1.The direction for a review of the lists of SEBC every five years: Does it run counter to the direction in Indra Sawhney 1 which was for review/revision every 10 years? The Government appears confused on this. At the same time, it should be noted that the Bench rejected the plea to set aside the Act merely because the lists were not revised by the Government, even after 10 years. In 2003, when the time for review came after 10 years of notification of the lists, the Government consulted the NCBC, and the latter conveyed the views of the States that revision was not required at that stage. The Bench did not deal with how the review should be done, and what happens if the review is not to the satisfaction of the Court.
2. The question of graduation being a factor in identifying backwardness of castes was dealt by Justice Pasayat. But such a factor is already one of the recognised criteria with the NCBC, to determine backwardness.
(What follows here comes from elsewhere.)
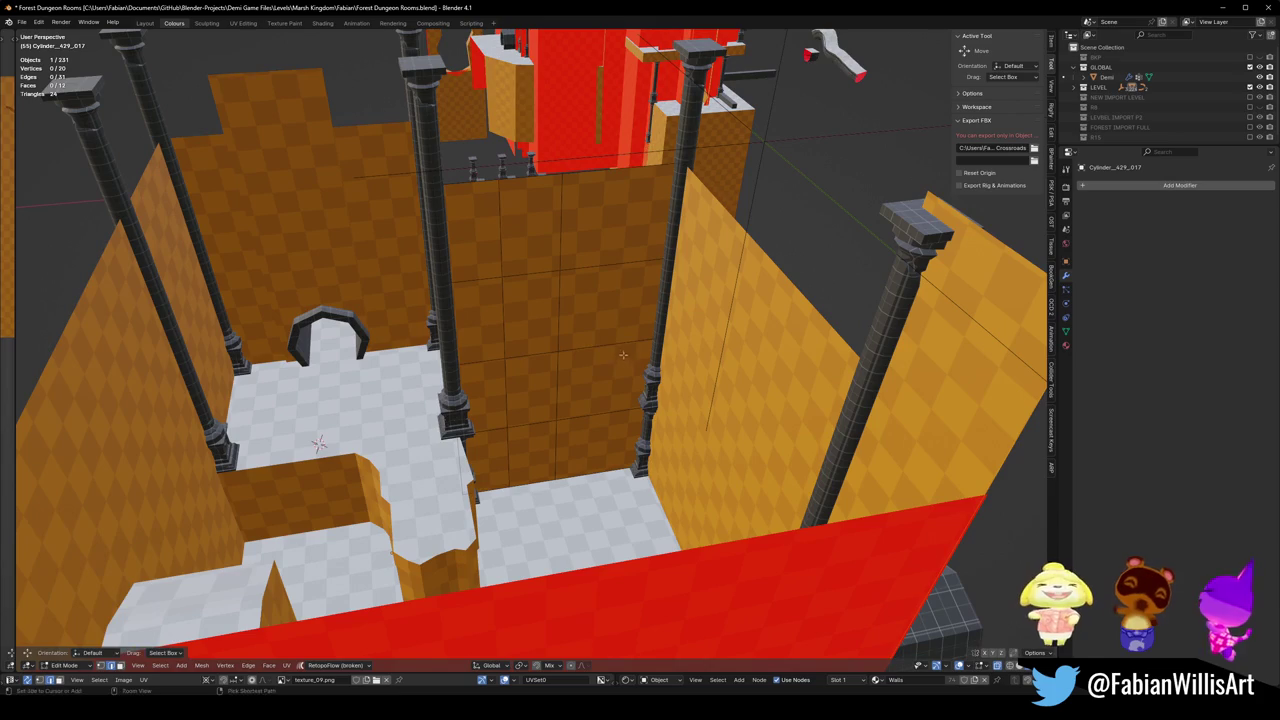
left_click(614, 360)
scroll(634, 398, "up", 2)
scroll(634, 398, "up", 3)
Add horizontal loop cuts low, in the middle and near the top of the wall.
key("ctrl+r")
Therefore, Justice Pasayat’s suggestion has been put forward as if it was earlier ignored by the NCBC. This forms part of the summary of Justice Pasayat’s findings which says: “Graduation or professional qualification shall be the standard test for measuring backwardness,”, but this is missing from the overall summary prepared by the Chief Justice. The summary of Justice Bhandari’s findings (as read out in the Court) is equally silent on his opinion that once a candidate graduates from a uiversity, he/she is educationally forward and is ineligible for special benefits under Article 15(5) for post-graduate and any further studies thereafter.
3. Justice Bhandari suggested to the Government to adopt economic criterion to identify backwardness, after he said he was “compelled” to agree to caste being a criterion. Justice Pasayat also said, to strike a constitutional balance it is necessary and desirable to ear-mark certain percentage of seats out of permissible limit of 27 per cent for “socially and economically backward classes”. This phrase is probably used for the first time in the context of reservations. Justice Pasayat says in the summary read out in the Court: Some seats of 27% seats for OBCs should go to socially and economically backward classes after 10 years. Taken together, do the majority Judges approve of economic criterion? Will it be binding? But it doesn’t form part of the CJI’s summary. And it also runs counter to Indra Sawhney1 which had rejected economic criteria adopted by the Narasimha Rao Government.
4. I understand some lawyers had suggested that Justice Bhandari’s view that that part of Article 15(5) dealing with reservations in private educational institutions would be severed will be binding, as the other four Judges left it open. The summary read out by the Chief Justice in the open court says: “The 93rd Amendment Act does not violate the basic structure so far as it relates to aided educational institutions. As far as private unaided educational institutions are concerned, 4 out of 5 Judges have left the question open while Justice Bhandari has held that it is violative of the basic structure.” Is the question of binding nature of Justice Bhandari’s decision also open? The CJI’s summary is silent on this.
This is how Justice Bhandari’s opinion, as read out in the Open court goes: “The 93rd Amendment Act in so far as it relates to private educational institutions distorts basic structure as it abrogates Article 19(1)(g). As far as State and aided institutions are concerned, Article 15(5) is valid. Hence I sever the portion of Article 15(5) in so far as it relates to private unaided educational institutions.” Of course, it is reasonable to suggest that majority Judges want the question to be left open, but I don’t know whether there is any case law which suggests otherwise.